Special seating was also set aside for those who had performed some public service or who had won military awards. These persons were allowed to sit at the front with the senators. (Pliny Nat.Hist 16.6)

Augustus reinforced the practice by promulgating the lex Iulia theatralis (Suetonius, Augustus. 44). This upheld the old lex Roscia by stipulating that the first fourteen rows were reserved for those worth more than 400,000 HS and thus eligible for the equestrian order. It also went further by separating soldiers from civilians, giving special seating to married commoners, boys and their tutors and the Vestal virgins. Initially these laws applied to the drama theatre but it is clear that they were also soon applied to gladiatorial venues too (which in Augustus' time were still being held in the forum and in circuses and drama theatres). Augustus was also the first to restrict women to the back rows at gladiatorial shows. Hitherto men and women had sat together (Suetonius explicitly mentions this). Plutarch also mentions an incident during the life of Sulla (Plutarch Sulla, 35) remarking "[A]t this time men and women used to sit all together in the theatre, with no separate seating accommodation for the sexes".

Calpurnius (Eclogues 7.23-24) talks about Nero's amphitheatre on the Campus Martius and describes climbing up towards the back-rows until he reaches the seats for the commoners which were "next to the women's benches". He also mentions that, on that day, these back-row seats were in shade under an awning while the equestrians and senators, in the prime seating at the front, were open to the sun.

Domitian is also credited with renewed enforcement of the lex Roscia.
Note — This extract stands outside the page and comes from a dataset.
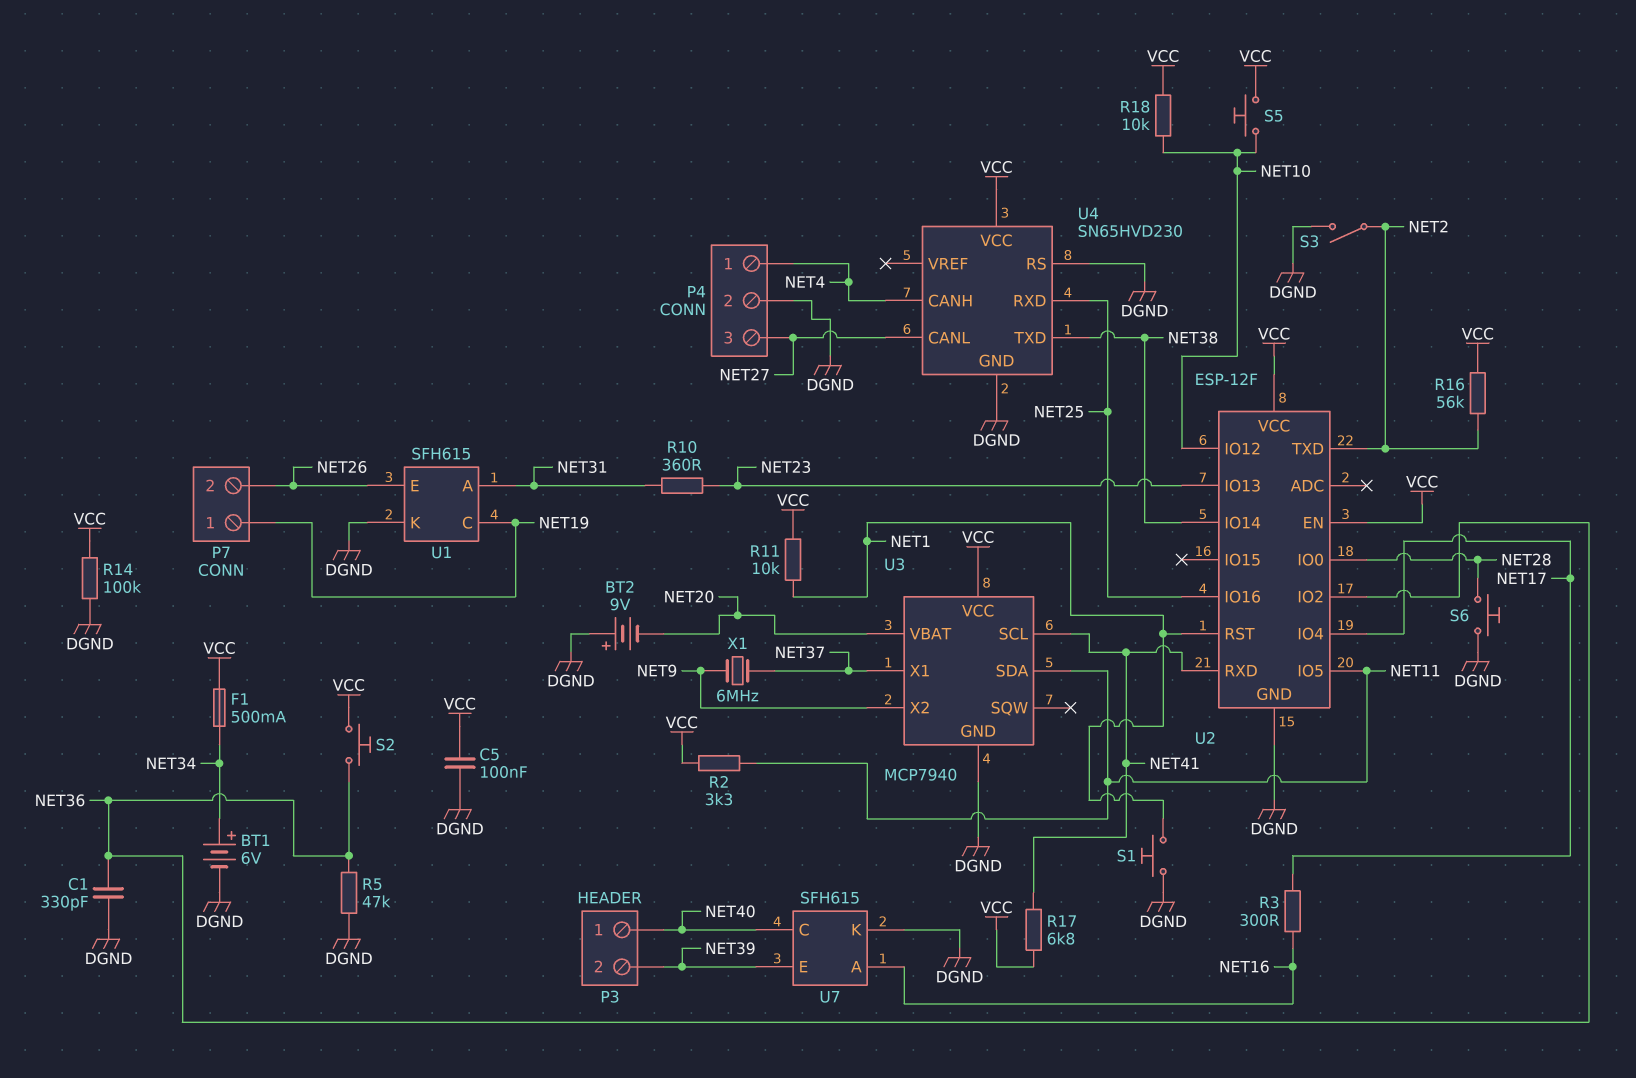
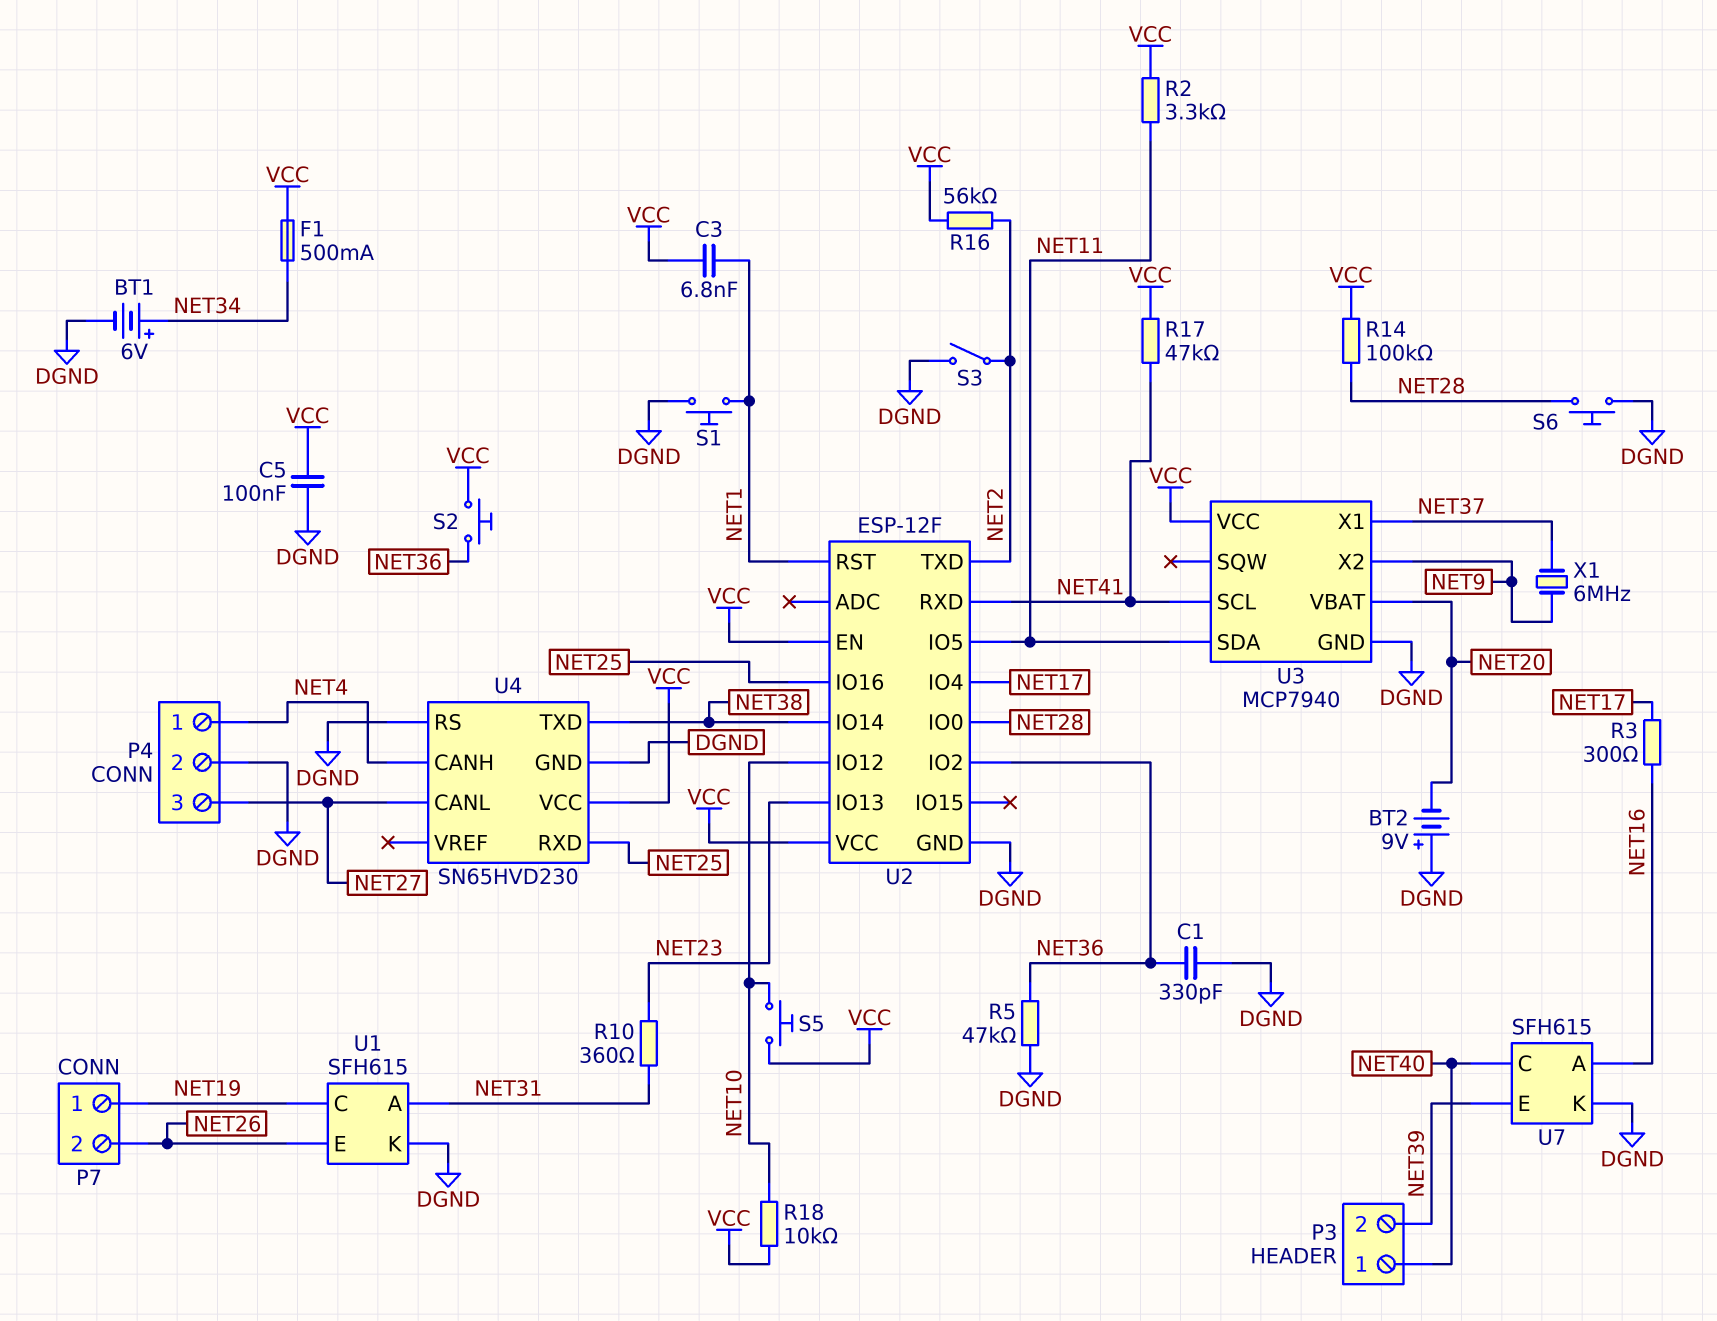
C3: none -> 6.8nF (NET1, VCC)
R11: 10k (NET1, VCC) -> none
R14: 100k (DGND, VCC) -> 100k (NET28, VCC)
R17: 6.8k (NET41, VCC) -> 47k (NET41, VCC)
In regard to this, Martial mentions the added presence of ushers whose task was to check the qualifications of claimants to these prime seats. He also talks about people who tried to move into seating areas to which they were not entitled.

To answer the original question. Augustus restricted all women, regardless of social class, to the back rows - with the sole exception of the Vestals. In later years some female members of the imperial family were allowed the same status as the vestals. So wives were not permitted to sit with their husbands (the special seating for married commoners of course only means married men). Slaves were also restricted to the back rows. Calpurnius makes it clear that this rule was still in force in Nero's day and by the end of the Flavian period it had become a well established part of the culture.

Ovid seems to imply that men and women could interact at gladiatorial shows (Ars amatoria 1, 135-170), but it is not entirely clear what the exact circumstances of this might be (in contrast, he says explicitly that men and women sat close together in the horse-racing circus). His Ars amatoria, however, was published very early in the first century, so may have been written before Augustus' decree banishing women to the back rows.